ASSIGNED TASK: Output the line containing "Async iterator |" exactly. Do the same for every line after it through the end of the material, and output nothing else.

GIVEN ENTRIES:
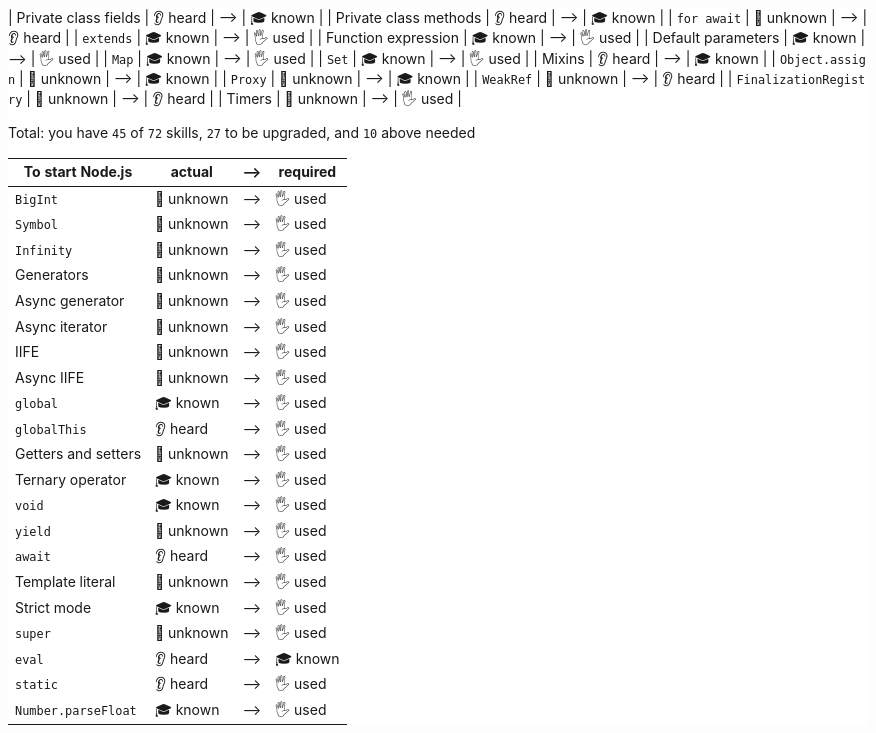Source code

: | Private class fields | 👂 heard | ⟶  | 🎓 known |
| Private class methods | 👂 heard | ⟶  | 🎓 known |
| `for await` | 🤷 unknown | ⟶  | 👂 heard |
| `extends` | 🎓 known | ⟶  | 🖐️ used |
| Function expression | 🎓 known | ⟶  | 🖐️ used |
| Default parameters | 🎓 known | ⟶  | 🖐️ used |
| `Map` | 🎓 known | ⟶  | 🖐️ used |
| `Set` | 🎓 known | ⟶  | 🖐️ used |
| Mixins | 👂 heard | ⟶  | 🎓 known |
| `Object.assign` | 🤷 unknown | ⟶  | 🎓 known |
| `Proxy` | 🤷 unknown | ⟶  | 🎓 known |
| `WeakRef` | 🤷 unknown | ⟶  | 👂 heard |
| `FinalizationRegistry` | 🤷 unknown | ⟶  | 👂 heard |
| Timers | 🤷 unknown | ⟶  | 🖐️ used |

Total: you have `45` of `72` skills, `27` to be upgraded, and `10` above needed

| To start Node.js | actual | ⟶  | required |
| --- | --- | --- | --- |
| `BigInt` | 🤷 unknown | ⟶  | 🖐️ used |
| `Symbol` | 🤷 unknown | ⟶  | 🖐️ used |
| `Infinity` | 🤷 unknown | ⟶  | 🖐️ used |
| Generators | 🤷 unknown | ⟶  | 🖐️ used |
| Async generator | 🤷 unknown | ⟶  | 🖐️ used |
| Async iterator | 🤷 unknown | ⟶  | 🖐️ used |
| IIFE | 🤷 unknown | ⟶  | 🖐️ used |
| Async IIFE | 🤷 unknown | ⟶  | 🖐️ used |
| `global` | 🎓 known | ⟶  | 🖐️ used |
| `globalThis` | 👂 heard | ⟶  | 🖐️ used |
| Getters and setters | 🤷 unknown | ⟶  | 🖐️ used |
| Ternary operator | 🎓 known | ⟶  | 🖐️ used |
| `void` | 🎓 known | ⟶  | 🖐️ used |
| `yield` | 🤷 unknown | ⟶  | 🖐️ used |
| `await` | 👂 heard | ⟶  | 🖐️ used |
| Template literal | 🤷 unknown | ⟶  | 🖐️ used |
| Strict mode | 🎓 known | ⟶  | 🖐️ used |
| `super` | 🤷 unknown | ⟶  | 🖐️ used |
| `eval` | 👂 heard | ⟶  | 🎓 known |
| `static` | 👂 heard | ⟶  | 🖐️ used |
| `Number.parseFloat` | 🎓 known | ⟶  | 🖐️ used |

SOLUTION BELOW:
| Async iterator | 🤷 unknown | ⟶  | 🖐️ used |
| IIFE | 🤷 unknown | ⟶  | 🖐️ used |
| Async IIFE | 🤷 unknown | ⟶  | 🖐️ used |
| `global` | 🎓 known | ⟶  | 🖐️ used |
| `globalThis` | 👂 heard | ⟶  | 🖐️ used |
| Getters and setters | 🤷 unknown | ⟶  | 🖐️ used |
| Ternary operator | 🎓 known | ⟶  | 🖐️ used |
| `void` | 🎓 known | ⟶  | 🖐️ used |
| `yield` | 🤷 unknown | ⟶  | 🖐️ used |
| `await` | 👂 heard | ⟶  | 🖐️ used |
| Template literal | 🤷 unknown | ⟶  | 🖐️ used |
| Strict mode | 🎓 known | ⟶  | 🖐️ used |
| `super` | 🤷 unknown | ⟶  | 🖐️ used |
| `eval` | 👂 heard | ⟶  | 🎓 known |
| `static` | 👂 heard | ⟶  | 🖐️ used |
| `Number.parseFloat` | 🎓 known | ⟶  | 🖐️ used |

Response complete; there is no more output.